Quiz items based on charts

_____

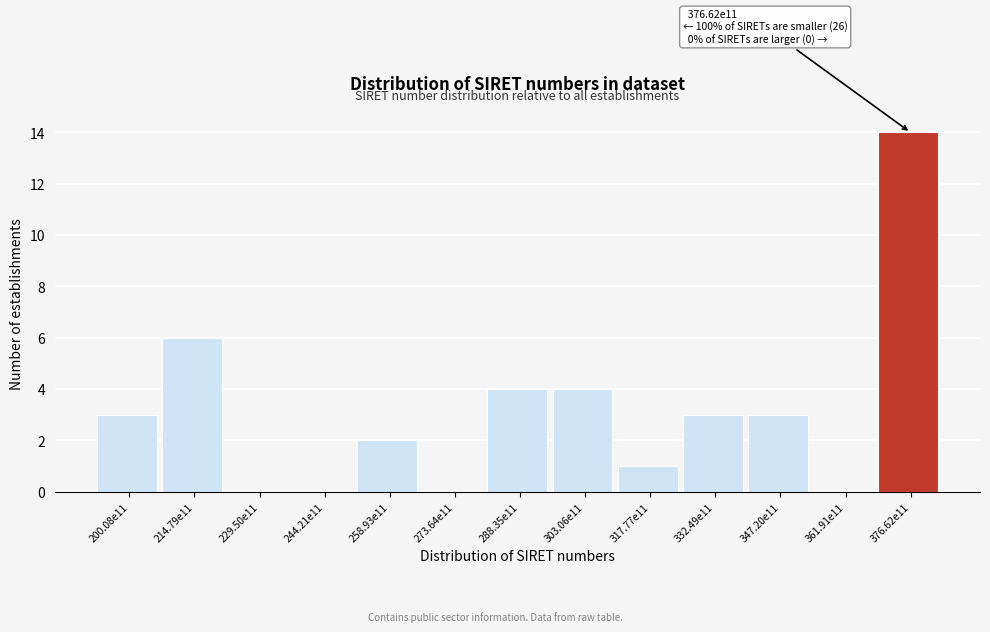

Reading left to right, extract all data points from this chart.

200.08e11=3	214.79e11=6	229.50e11=0	244.21e11=0	258.93e11=2	273.64e11=0	288.35e11=4	303.06e11=4	317.77e11=1	332.49e11=3	347.20e11=3	361.91e11=0	376.62e11=14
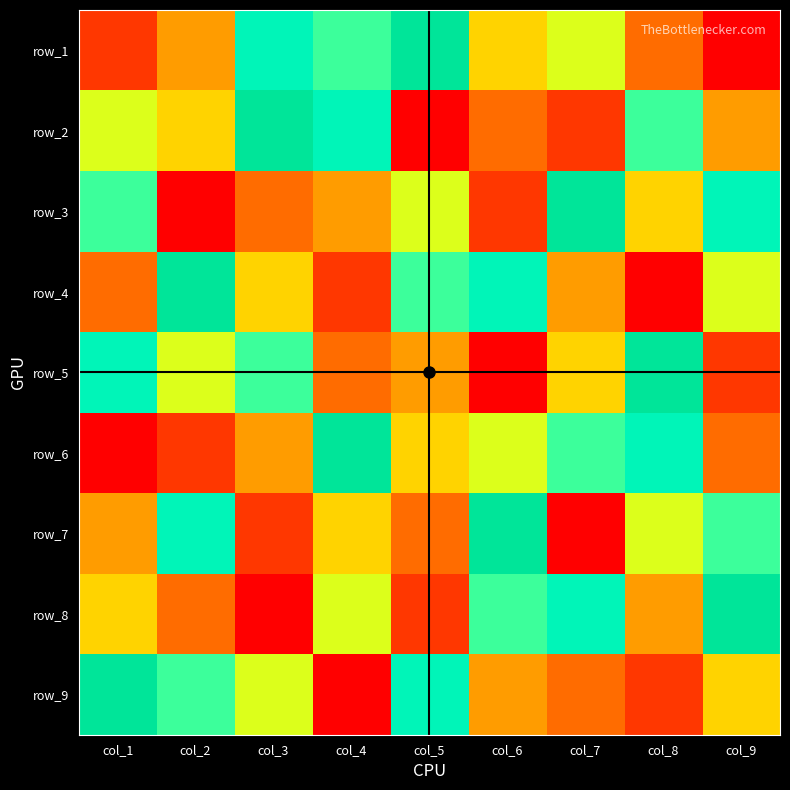

At how many categories does at least one series exceed 5?

9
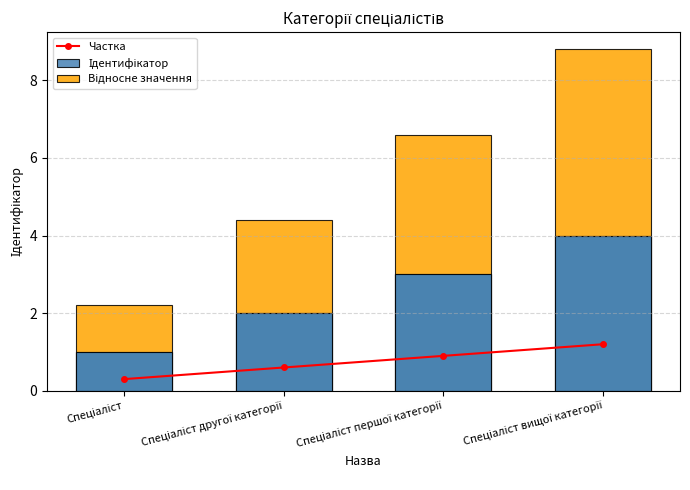

Rank the series at Спеціаліст from lowest to highest value.

Частка, Ідентифікатор, Відносне значення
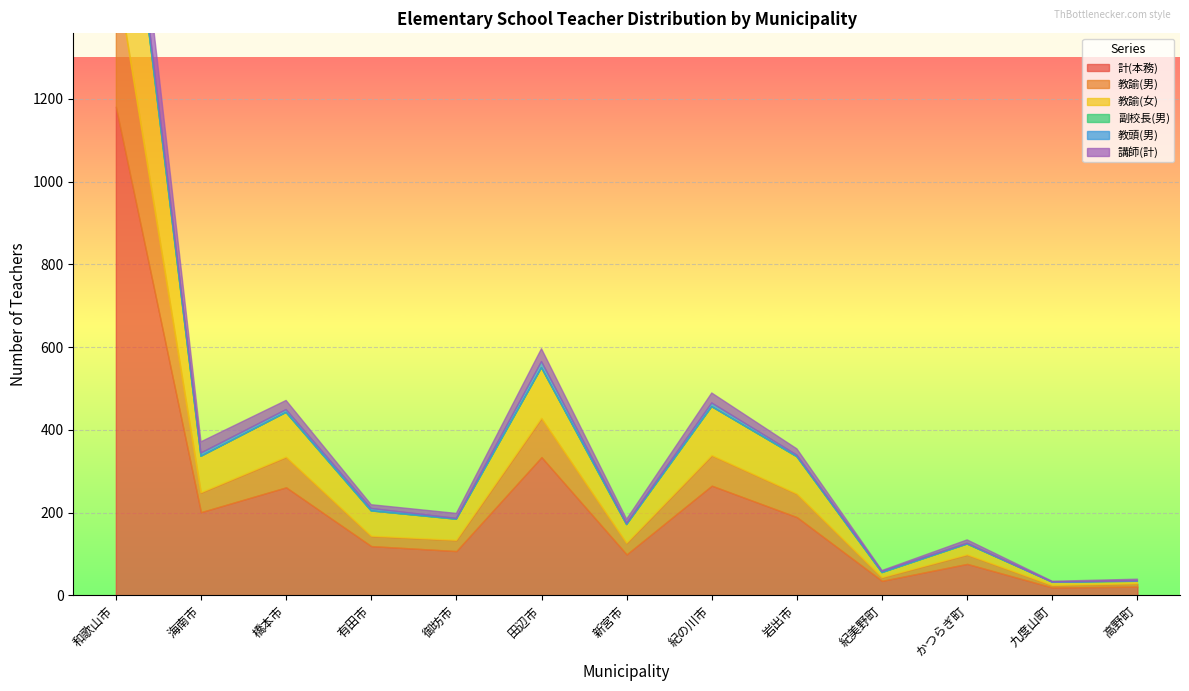

What is the label of the 2nd point from the left?

海南市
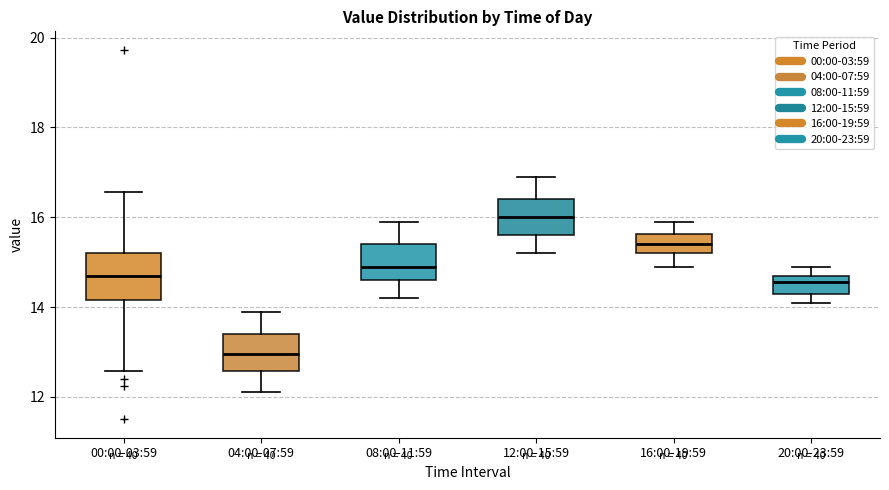

Reading left to right, transcribe this box plot: for each box, give where its median line is, the range the box spans, and where its two whiskers end, as read against the y-axis. The values are not printed on the chart, so give them approximately, as read against the axis.

00:00-03:59: median 14.8, box 14.2 to 15.2, whiskers 12.6 to 16.6
04:00-07:59: median 13.0, box 12.6 to 13.4, whiskers 12.2 to 14.0
08:00-11:59: median 15.0, box 14.6 to 15.4, whiskers 14.2 to 16.0
12:00-15:59: median 16.0, box 15.6 to 16.4, whiskers 15.2 to 17.0
16:00-19:59: median 15.4, box 15.2 to 15.6, whiskers 15.0 to 16.0
20:00-23:59: median 14.6, box 14.4 to 14.8, whiskers 14.2 to 15.0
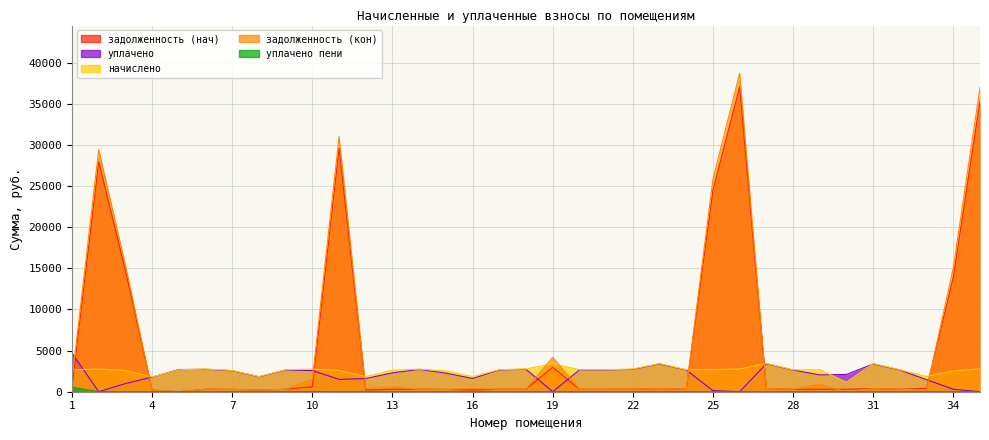

What is the total value across all series at 31?

7553.3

_____

Please write out all the rows above word for word, omitting the pictures from your answer.

Reading left to right, extract all data points from this chart.

200.08e11=3	214.79e11=6	229.50e11=0	244.21e11=0	258.93e11=2	273.64e11=0	288.35e11=4	303.06e11=4	317.77e11=1	332.49e11=3	347.20e11=3	361.91e11=0	376.62e11=14

At how many categories does at least one series exceed 5?

9

Rank the series at Спеціаліст from lowest to highest value.

Частка, Ідентифікатор, Відносне значення

What is the label of the 2nd point from the left?

海南市

Reading left to right, transcribe this box plot: for each box, give where its median line is, the range the box spans, and where its two whiskers end, as read against the y-axis. The values are not printed on the chart, so give them approximately, as read against the axis.

00:00-03:59: median 14.8, box 14.2 to 15.2, whiskers 12.6 to 16.6
04:00-07:59: median 13.0, box 12.6 to 13.4, whiskers 12.2 to 14.0
08:00-11:59: median 15.0, box 14.6 to 15.4, whiskers 14.2 to 16.0
12:00-15:59: median 16.0, box 15.6 to 16.4, whiskers 15.2 to 17.0
16:00-19:59: median 15.4, box 15.2 to 15.6, whiskers 15.0 to 16.0
20:00-23:59: median 14.6, box 14.4 to 14.8, whiskers 14.2 to 15.0

What is the total value across all series at 31?

7553.3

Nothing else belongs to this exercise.